• Supplied material

=-=-=-=-=

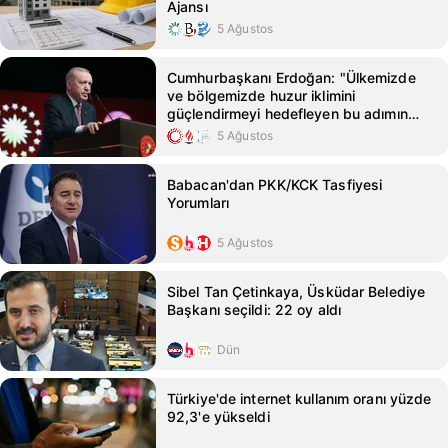
Ajansı
5 Ağustos
Cumhurbaşkanı Erdoğan: "Ülkemizde
ve bölgemizde huzur iklimini
güçlendirmeyi hedefleyen bu adımın
hayırlara vesile olmasını diliyorum"
5 Ağustos
Babacan'dan PKK/KCK Tasfiyesi
Yorumları
5 Ağustos
Sibel Tan Çetinkaya, Üsküdar Belediye
Başkanı seçildi: 22 oy aldı
Dün
Türkiye'de internet kullanım oranı yüzde
92,3'e yükseldi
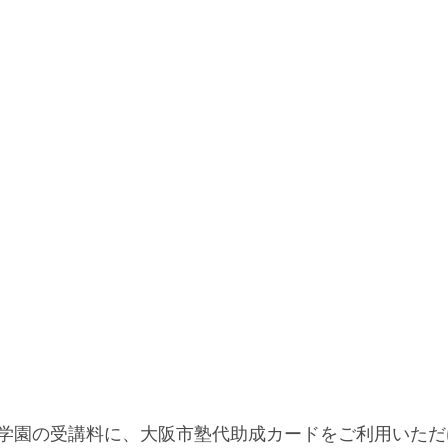
学園の受講料に、大阪市塾代助成カードをご利用いただ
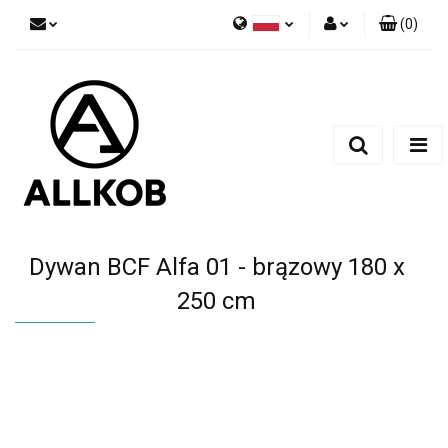
(
0
)
Polski
Zaloguj się
Czech
Zarejestruj się
English
Dodaj zgłoszenie
Zgody cookies
Dywan BCF Alfa 01 - brązowy 180 x
250 cm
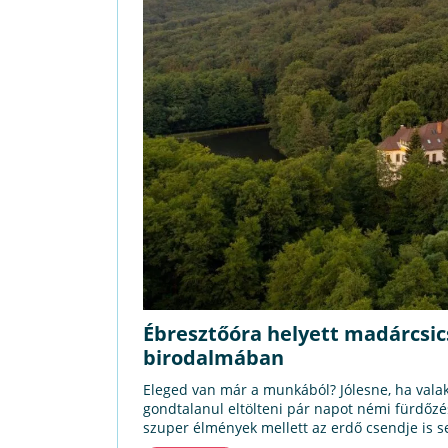
Ébresztőóra helyett madárcsic
birodalmában
Eleged van már a munkából? Jólesne, ha valaki
gondtalanul eltölteni pár napot némi fürdőzés
szuper élmények mellett az erdő csendje is segí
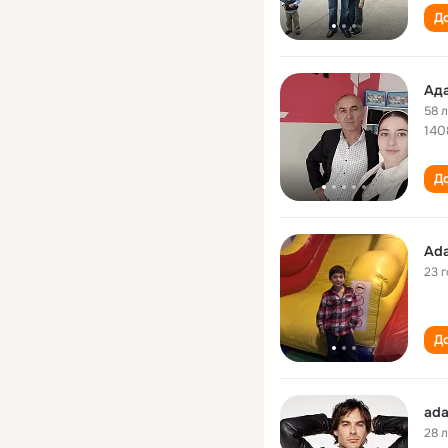
До
Ад
58 
140
До
Ad
23 
До
ad
28 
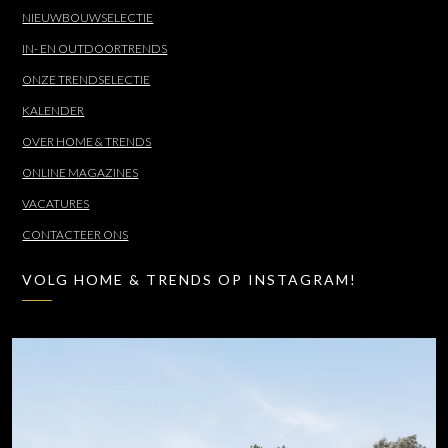
NIEUWBOUWSELECTIE
IN- EN OUTDOORTRENDS
ONZE TRENDSELECTIE
KALENDER
OVER HOME & TRENDS
ONLINE MAGAZINES
VACATURES
CONTACTEER ONS
VOLG HOME & TRENDS OP INSTAGRAM!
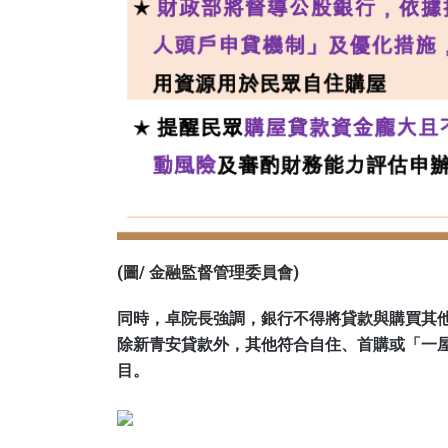
(圖/ 金融監督管理委員會)
同時，卓院長強調，銀行不得將貸款與購買其
除新青安貸款外，其他符合自住、首購或「一
目。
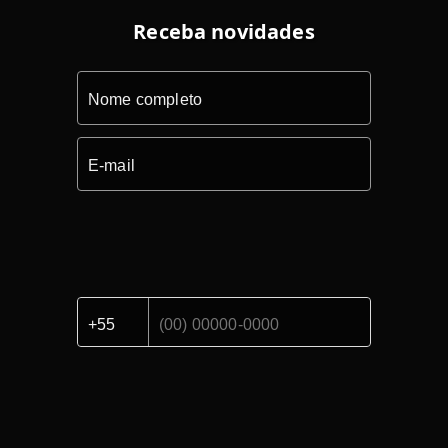
Receba novidades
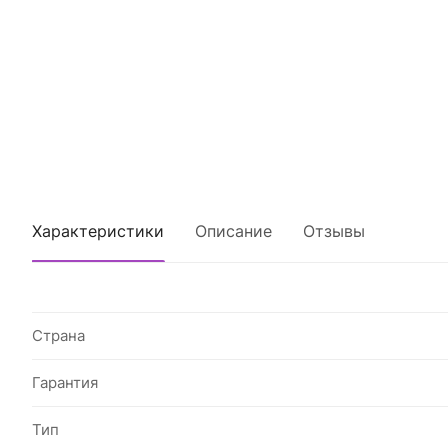
Характеристики
Описание
Отзывы
Страна
Гарантия
Тип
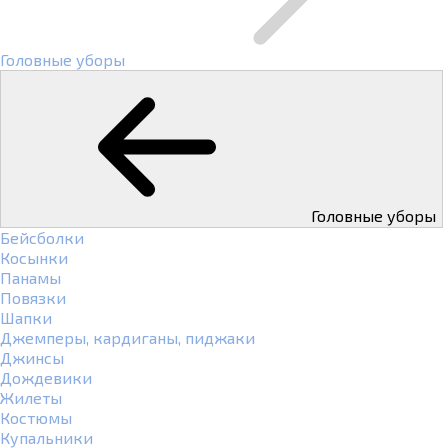
Головные уборы
Головные уборы
Бейсболки
Косынки
Панамы
Повязки
Шапки
Джемперы, кардиганы, пиджаки
Джинсы
Дождевики
Жилеты
Костюмы
Купальники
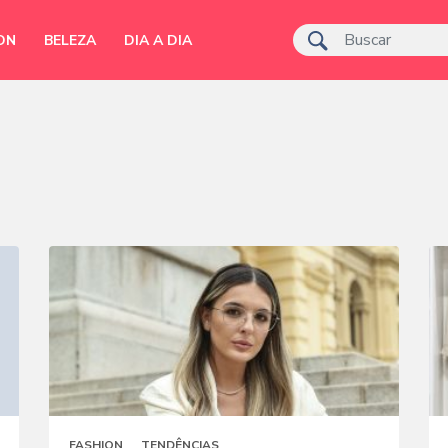
ON
BELEZA
DIA A DIA
FASHION
TENDÊNCIAS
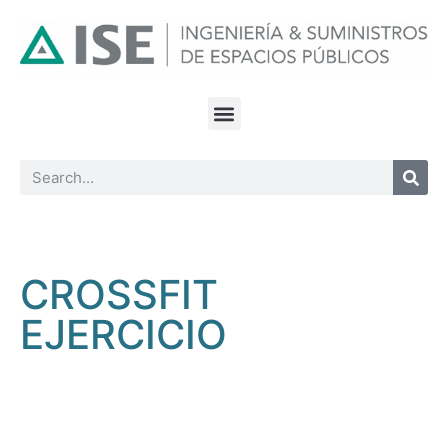
CROSSFIT
EJERCICIO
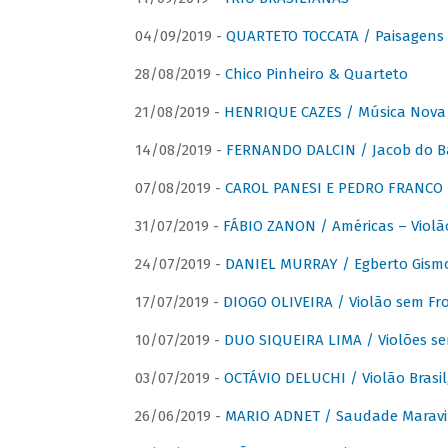
04/09/2019 -
QUARTETO TOCCATA / Paisagens B
28/08/2019 -
Chico Pinheiro & Quarteto
21/08/2019 -
HENRIQUE CAZES / Música Nova
14/08/2019 -
FERNANDO DALCIN / Jacob do B
07/08/2019 -
CAROL PANESI E PEDRO FRANCO 
31/07/2019 -
FÁBIO ZANON / Américas – Violã
24/07/2019 -
DANIEL MURRAY / Egberto Gismon
17/07/2019 -
DIOGO OLIVEIRA / Violão sem Fro
10/07/2019 -
DUO SIQUEIRA LIMA / Violões se
03/07/2019 -
OCTÁVIO DELUCHI / Violão Brasil
26/06/2019 -
MARIO ADNET / Saudade Maravi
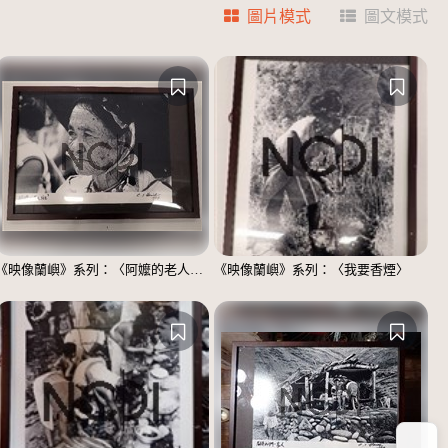
圖片模式
圖文模式
《映像蘭嶼》系列：〈阿嬤的老人斑〉
《映像蘭嶼》系列：〈我要香煙〉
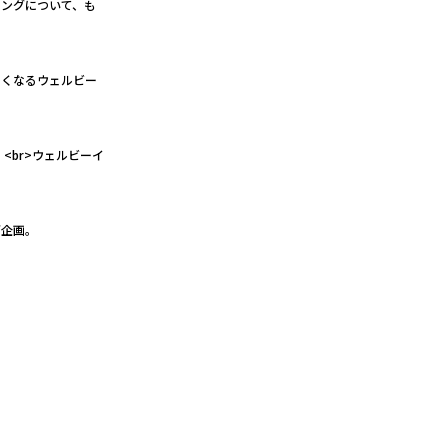
イングについて、も
たくなるウェルビー
<br>ウェルビーイ
グ企画。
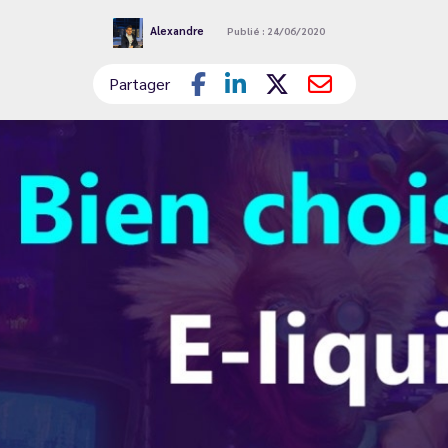
Alexandre
Publié : 24/06/2020
Partager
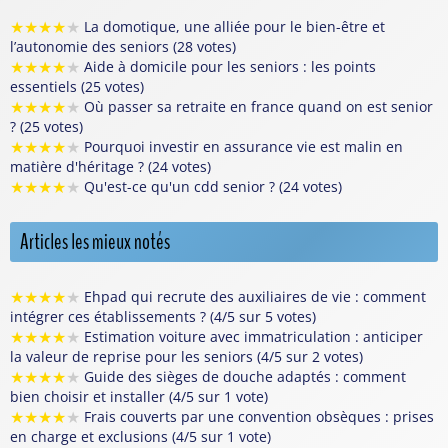
★
★
★
★
★
La domotique, une alliée pour le bien-être et
l’autonomie des seniors (28 votes)
★
★
★
★
★
Aide à domicile pour les seniors : les points
essentiels (25 votes)
★
★
★
★
★
Où passer sa retraite en france quand on est senior
? (25 votes)
★
★
★
★
★
Pourquoi investir en assurance vie est malin en
matière d'héritage ? (24 votes)
★
★
★
★
★
Qu'est-ce qu'un cdd senior ? (24 votes)
Articles les mieux notés
★
★
★
★
★
Ehpad qui recrute des auxiliaires de vie : comment
intégrer ces établissements ? (4/5 sur 5 votes)
★
★
★
★
★
Estimation voiture avec immatriculation : anticiper
la valeur de reprise pour les seniors (4/5 sur 2 votes)
★
★
★
★
★
Guide des sièges de douche adaptés : comment
bien choisir et installer (4/5 sur 1 vote)
★
★
★
★
★
Frais couverts par une convention obsèques : prises
en charge et exclusions (4/5 sur 1 vote)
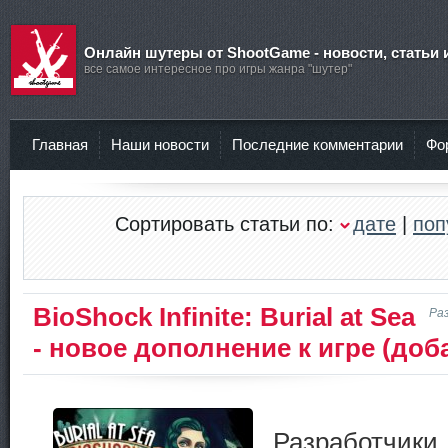
Онлайн шутеры от ShootGame - новости, статьи 
все самое интересное про игры жанра "шутер"
Главная
Наши новости
Последние комментарии
Фо
Сортировать статьи по:
дате
|
поп
BioShock Infinite: Burial at Sea
Ра
- новое дополнение к игре (доб
Разработчи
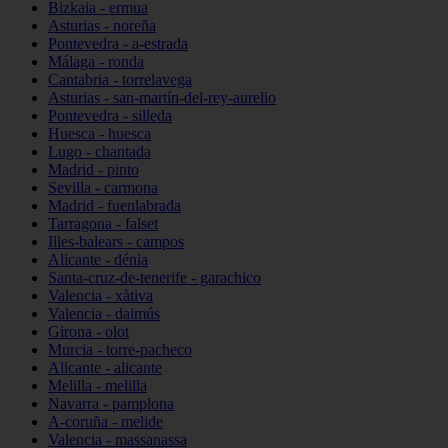
Bizkaia - ermua
Asturias - noreña
Pontevedra - a-estrada
Málaga - ronda
Cantabria - torrelavega
Asturias - san-martín-del-rey-aurelio
Pontevedra - silleda
Huesca - huesca
Lugo - chantada
Madrid - pinto
Sevilla - carmona
Madrid - fuenlabrada
Tarragona - falset
Illes-balears - campos
Alicante - dénia
Santa-cruz-de-tenerife - garachico
Valencia - xàtiva
Valencia - daimús
Girona - olot
Murcia - torre-pacheco
Alicante - alicante
Melilla - melilla
Navarra - pamplona
A-coruña - melide
Valencia - massanassa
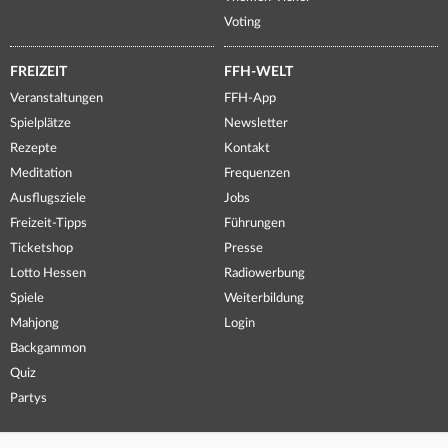
Voting
FREIZEIT
FFH-WELT
Veranstaltungen
FFH-App
Spielplätze
Newsletter
Rezepte
Kontakt
Meditation
Frequenzen
Ausflugsziele
Jobs
Freizeit-Tipps
Führungen
Ticketshop
Presse
Lotto Hessen
Radiowerbung
Spiele
Weiterbildung
Mahjong
Login
Backgammon
Quiz
Partys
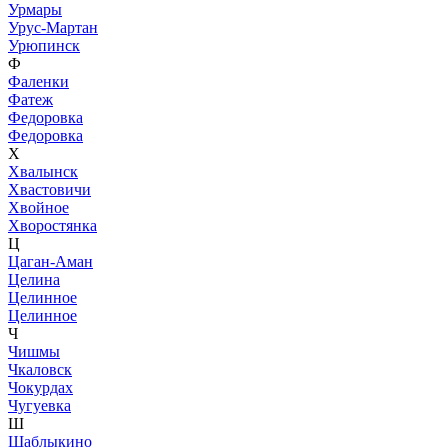
Урмары
Урус-Мартан
Урюпинск
Ф
Фаленки
Фатеж
Федоровка
Федоровка
Х
Хвалынск
Хвастовичи
Хвойное
Хворостянка
Ц
Цаган-Аман
Целина
Целинное
Целинное
Ч
Чишмы
Чкаловск
Чокурдах
Чугуевка
Ш
Шаблыкино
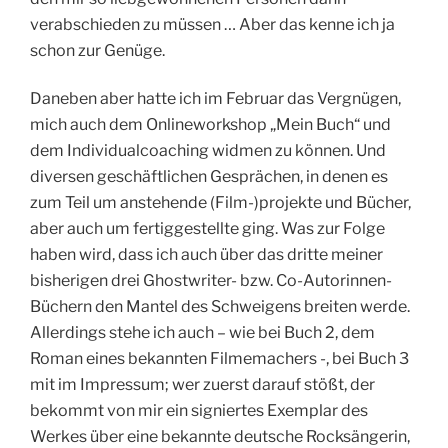
verabschieden zu müssen … Aber das kenne ich ja
schon zur Genüge.
Daneben aber hatte ich im Februar das Vergnügen,
mich auch dem Onlineworkshop „Mein Buch“ und
dem Individualcoaching widmen zu können. Und
diversen geschäftlichen Gesprächen, in denen es
zum Teil um anstehende (Film-)projekte und Bücher,
aber auch um fertiggestellte ging. Was zur Folge
haben wird, dass ich auch über das dritte meiner
bisherigen drei Ghostwriter- bzw. Co-Autorinnen-
Büchern den Mantel des Schweigens breiten werde.
Allerdings stehe ich auch – wie bei Buch 2, dem
Roman eines bekannten Filmemachers -, bei Buch 3
mit im Impressum; wer zuerst darauf stößt, der
bekommt von mir ein signiertes Exemplar des
Werkes über eine bekannte deutsche Rocksängerin,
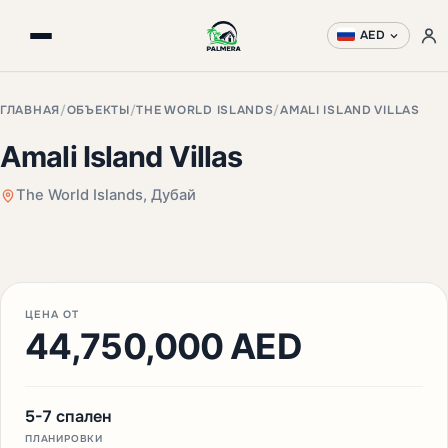
AED
ГЛАВНАЯ
/
ОБЪЕКТЫ
/
THE WORLD ISLANDS
/
AMALI ISLAND VILLAS
Amali Island Villas
The World Islands, Дубай
+3 фото
ЦЕНА ОТ
44,750,000 AED
5-7 спален
ПЛАНИРОВКИ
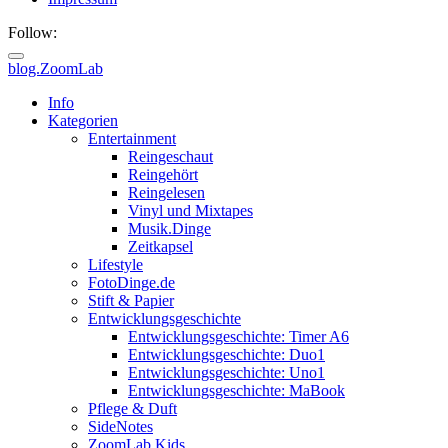
Follow:
blog.ZoomLab
ZoomLab
Info
Kategorien
//
Entertainment
Reingeschaut
pers.
Reingehört
Reingelesen
Blog
Vinyl und Mixtapes
Musik.Dinge
Zeitkapsel
Lifestyle
FotoDinge.de
Stift & Papier
Entwicklungsgeschichte
Entwicklungsgeschichte: Timer A6
Entwicklungsgeschichte: Duo1
Entwicklungsgeschichte: Uno1
Entwicklungsgeschichte: MaBook
Pflege & Duft
SideNotes
ZoomLab.Kids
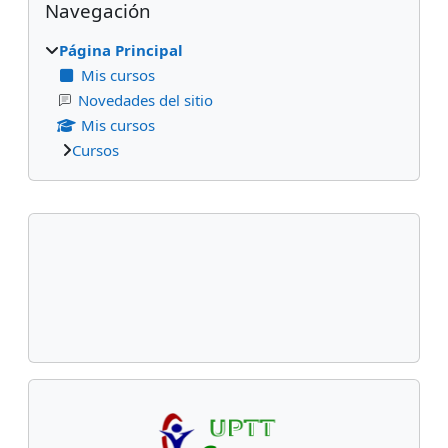
Navegación
Página Principal
Mis cursos
Novedades del sitio
Mis cursos
Cursos
Bloques suplementarios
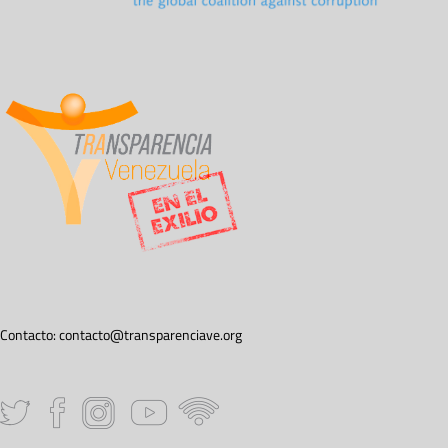
Contacto:
contacto@transparenciave.org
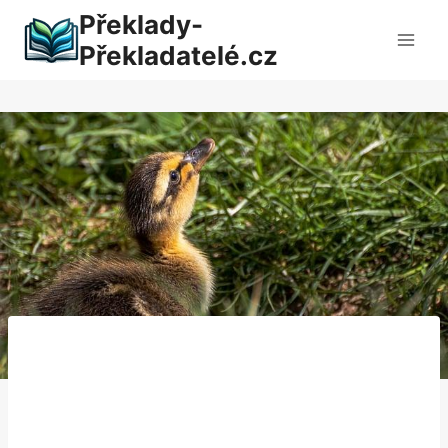
Přeskočit
Překlady-
na
Překladatelé.cz
obsah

=-=-=-=-=

• Exercise requirements
Copy out the text of every record above word for word, leaving the pictures out of your answer.

• Solution
Ajansı
5 Ağustos
Cumhurbaşkanı Erdoğan: "Ülkemizde
ve bölgemizde huzur iklimini
güçlendirmeyi hedefleyen bu adımın
hayırlara vesile olmasını diliyorum"
5 Ağustos
Babacan'dan PKK/KCK Tasfiyesi
Yorumları
5 Ağustos
Sibel Tan Çetinkaya, Üsküdar Belediye
Başkanı seçildi: 22 oy aldı
Dün
Türkiye'de internet kullanım oranı yüzde
92,3'e yükseldi
学園の受講料に、大阪市塾代助成カードをご利用いただ
(
0
)
Polski
Zaloguj się
Czech
Zarejestruj się
English
Dodaj zgłoszenie
Zgody cookies
Dywan BCF Alfa 01 - brązowy 180 x
250 cm
Ébresztőóra helyett madárcsic
birodalmában
Eleged van már a munkából? Jólesne, ha valaki
gondtalanul eltölteni pár napot némi fürdőzés
szuper élmények mellett az erdő csendje is segí
До
Ад
58 
140
До
Ad
23 
До
ad
28 
NIEUWBOUWSELECTIE
IN- EN OUTDOORTRENDS
ONZE TRENDSELECTIE
KALENDER
OVER HOME & TRENDS
ONLINE MAGAZINES
VACATURES
CONTACTEER ONS
VOLG HOME & TRENDS OP INSTAGRAM!
(圖/ 金融監督管理委員會)
同時，卓院長強調，銀行不得將貸款與購買其
除新青安貸款外，其他符合自住、首購或「一
目。
Receba novidades
Характеристики
Описание
Отзывы
Страна
Гарантия
Тип
Головные уборы
Головные уборы
Бейсболки
Косынки
Панамы
Повязки
Шапки
Джемперы, кардиганы, пиджаки
Джинсы
Дождевики
Жилеты
Костюмы
Купальники
ON
BELEZA
DIA A DIA
FASHION
TENDÊNCIAS
CROSSFIT
EJERCICIO
04/09/2019 -
QUARTETO TOCCATA / Paisagens B
28/08/2019 -
Chico Pinheiro & Quarteto
21/08/2019 -
HENRIQUE CAZES / Música Nova
14/08/2019 -
FERNANDO DALCIN / Jacob do B
07/08/2019 -
CAROL PANESI E PEDRO FRANCO 
31/07/2019 -
FÁBIO ZANON / Américas – Violã
24/07/2019 -
DANIEL MURRAY / Egberto Gismon
17/07/2019 -
DIOGO OLIVEIRA / Violão sem Fro
10/07/2019 -
DUO SIQUEIRA LIMA / Violões se
03/07/2019 -
OCTÁVIO DELUCHI / Violão Brasil
26/06/2019 -
MARIO ADNET / Saudade Maravi
圖片模式
圖文模式
《映像蘭嶼》系列：〈阿嬤的老人斑〉
《映像蘭嶼》系列：〈我要香煙〉
イングについて、も
たくなるウェルビー
<br>ウェルビーイ
グ企画。
Alexandre
Publié : 24/06/2020
Partager
★
★
★
★
★
La domotique, une alliée pour le bien-être et
l’autonomie des seniors (28 votes)
★
★
★
★
★
Aide à domicile pour les seniors : les points
essentiels (25 votes)
★
★
★
★
★
Où passer sa retraite en france quand on est senior
? (25 votes)
★
★
★
★
★
Pourquoi investir en assurance vie est malin en
matière d'héritage ? (24 votes)
★
★
★
★
★
Qu'est-ce qu'un cdd senior ? (24 votes)
Articles les mieux notés
★
★
★
★
★
Ehpad qui recrute des auxiliaires de vie : comment
intégrer ces établissements ? (4/5 sur 5 votes)
★
★
★
★
★
Estimation voiture avec immatriculation : anticiper
la valeur de reprise pour les seniors (4/5 sur 2 votes)
★
★
★
★
★
Guide des sièges de douche adaptés : comment
bien choisir et installer (4/5 sur 1 vote)
★
★
★
★
★
Frais couverts par une convention obsèques : prises
en charge et exclusions (4/5 sur 1 vote)
Онлайн шутеры от ShootGame - новости, статьи 
все самое интересное про игры жанра "шутер"
Главная
Наши новости
Последние комментарии
Фо
Сортировать статьи по:
дате
|
поп
BioShock Infinite: Burial at Sea
Ра
- новое дополнение к игре (доб
Разработчи
Bizkaia - ermua
Asturias - noreña
Pontevedra - a-estrada
Málaga - ronda
Cantabria - torrelavega
Asturias - san-martín-del-rey-aurelio
Pontevedra - silleda
Huesca - huesca
Lugo - chantada
Madrid - pinto
Sevilla - carmona
Madrid - fuenlabrada
Tarragona - falset
Illes-balears - campos
Alicante - dénia
Santa-cruz-de-tenerife - garachico
Valencia - xàtiva
Valencia - daimús
Girona - olot
Murcia - torre-pacheco
Alicante - alicante
Melilla - melilla
Navarra - pamplona
A-coruña - melide
Valencia - massanassa
Voting
FREIZEIT
FFH-WELT
Veranstaltungen
FFH-App
Spielplätze
Newsletter
Rezepte
Kontakt
Meditation
Frequenzen
Ausflugsziele
Jobs
Freizeit-Tipps
Führungen
Ticketshop
Presse
Lotto Hessen
Radiowerbung
Spiele
Weiterbildung
Mahjong
Login
Backgammon
Quiz
Partys
Урмары
Урус-Мартан
Урюпинск
Ф
Фаленки
Фатеж
Федоровка
Федоровка
Х
Хвалынск
Хвастовичи
Хвойное
Хворостянка
Ц
Цаган-Аман
Целина
Целинное
Целинное
Ч
Чишмы
Чкаловск
Чокурдах
Чугуевка
Ш
Шаблыкино
verabschieden zu müssen … Aber das kenne ich ja
schon zur Genüge.
Daneben aber hatte ich im Februar das Vergnügen,
mich auch dem Onlineworkshop „Mein Buch“ und
dem Individualcoaching widmen zu können. Und
diversen geschäftlichen Gesprächen, in denen es
zum Teil um anstehende (Film-)projekte und Bücher,
aber auch um fertiggestellte ging. Was zur Folge
haben wird, dass ich auch über das dritte meiner
bisherigen drei Ghostwriter- bzw. Co-Autorinnen-
Büchern den Mantel des Schweigens breiten werde.
Allerdings stehe ich auch – wie bei Buch 2, dem
Roman eines bekannten Filmemachers -, bei Buch 3
mit im Impressum; wer zuerst darauf stößt, der
bekommt von mir ein signiertes Exemplar des
Werkes über eine bekannte deutsche Rocksängerin,
AED
ГЛАВНАЯ
/
ОБЪЕКТЫ
/
THE WORLD ISLANDS
/
AMALI ISLAND VILLAS
Amali Island Villas
The World Islands, Дубай
+3 фото
ЦЕНА ОТ
44,750,000 AED
5-7 спален
ПЛАНИРОВКИ
Follow:
blog.ZoomLab
ZoomLab
Info
Kategorien
//
Entertainment
Reingeschaut
pers.
Reingehört
Reingelesen
Blog
Vinyl und Mixtapes
Musik.Dinge
Zeitkapsel
Lifestyle
FotoDinge.de
Stift & Papier
Entwicklungsgeschichte
Entwicklungsgeschichte: Timer A6
Entwicklungsgeschichte: Duo1
Entwicklungsgeschichte: Uno1
Entwicklungsgeschichte: MaBook
Pflege & Duft
SideNotes
ZoomLab.Kids
Navegación
Página Principal
Mis cursos
Novedades del sitio
Mis cursos
Cursos
Bloques suplementarios
Contacto:
contacto@transparenciave.org
Přeskočit
Překlady-
na
Překladatelé.cz
obsah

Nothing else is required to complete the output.